▶ FRAGMENTO DEL TEXTO:

┌──

Hablaba con un amigo y le hice ver que tenía una memoria de elefante por la cantidad de detalles que recordaba de su infancia.
Hace años, El Chico del Niki Rojo comentaba que mantenía vivas en su cerebro multitud de escenas de la niñez y la adolescencia porque no quería olvidarlas jamás.A mí me ha pasado algo parecido estos días cuando ese amigo lúcido me informó que uno de nuestros compañeros de colegio, ahora actor, estrena como coprotagonista una obra en un teatro de Madrid. Enseguida, mi memoria se ha activado al instante y lo ha puesto todo perdido de imágenes entrañables.Aquel compañero de clase destacaba sobre los demás por su especial sensibilidad. Le gustaba mucho escribir historias y la imaginación se le desbordaba con frecuencia. En algún momento, compartimos veneración por la misma chica, una morena muy especial, a la que acompañamos juntos al cine en cierta ocasión e incluso discutimos por su causa más de una vez.
Visité su casa, conocí a su familia y recuerdo el retrato de su padre ya fallecido, en la mesita de la entrada. Esa imagen me impresionó tanto que parece que la estoy contemplando en este momento.

└──

▶ EL PROBLEMA: Traduce al inglés esta oración del texto sobre el antiguo compañero de colegio: «Esa imagen me impresionó tanto que parece que la estoy contemplando en este momento.» Los registros no son necesarios aquí.

Entradas de datos recopilados
┌──

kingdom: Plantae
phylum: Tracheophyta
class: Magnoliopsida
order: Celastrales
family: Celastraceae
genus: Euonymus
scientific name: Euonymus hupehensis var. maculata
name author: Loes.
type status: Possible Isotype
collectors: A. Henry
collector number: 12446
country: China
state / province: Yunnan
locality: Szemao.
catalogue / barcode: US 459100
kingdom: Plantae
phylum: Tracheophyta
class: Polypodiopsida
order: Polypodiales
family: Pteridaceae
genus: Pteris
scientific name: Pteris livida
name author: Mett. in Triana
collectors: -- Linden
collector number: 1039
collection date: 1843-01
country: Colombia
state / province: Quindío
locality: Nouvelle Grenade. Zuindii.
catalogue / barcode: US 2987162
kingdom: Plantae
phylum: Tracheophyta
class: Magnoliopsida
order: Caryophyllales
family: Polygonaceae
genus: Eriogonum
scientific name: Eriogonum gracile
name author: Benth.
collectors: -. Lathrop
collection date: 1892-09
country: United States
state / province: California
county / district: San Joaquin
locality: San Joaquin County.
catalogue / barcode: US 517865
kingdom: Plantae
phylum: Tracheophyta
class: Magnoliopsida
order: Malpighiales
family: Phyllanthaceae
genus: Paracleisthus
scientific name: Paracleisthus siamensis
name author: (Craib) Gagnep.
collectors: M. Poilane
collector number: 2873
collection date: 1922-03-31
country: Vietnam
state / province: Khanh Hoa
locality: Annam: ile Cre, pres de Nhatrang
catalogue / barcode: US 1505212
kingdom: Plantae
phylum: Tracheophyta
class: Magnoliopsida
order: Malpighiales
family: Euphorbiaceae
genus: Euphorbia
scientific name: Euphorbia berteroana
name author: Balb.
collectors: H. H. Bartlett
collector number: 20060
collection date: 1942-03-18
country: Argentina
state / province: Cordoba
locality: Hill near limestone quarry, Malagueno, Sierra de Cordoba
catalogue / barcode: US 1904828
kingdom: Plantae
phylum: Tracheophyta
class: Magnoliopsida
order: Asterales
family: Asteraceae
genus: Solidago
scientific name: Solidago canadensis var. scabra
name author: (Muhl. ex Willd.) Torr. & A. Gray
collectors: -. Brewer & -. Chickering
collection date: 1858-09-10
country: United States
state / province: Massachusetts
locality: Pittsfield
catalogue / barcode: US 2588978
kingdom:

└──

▶ RESPUESTA: That image made such an impression on me that it seems as if I am looking at it right now.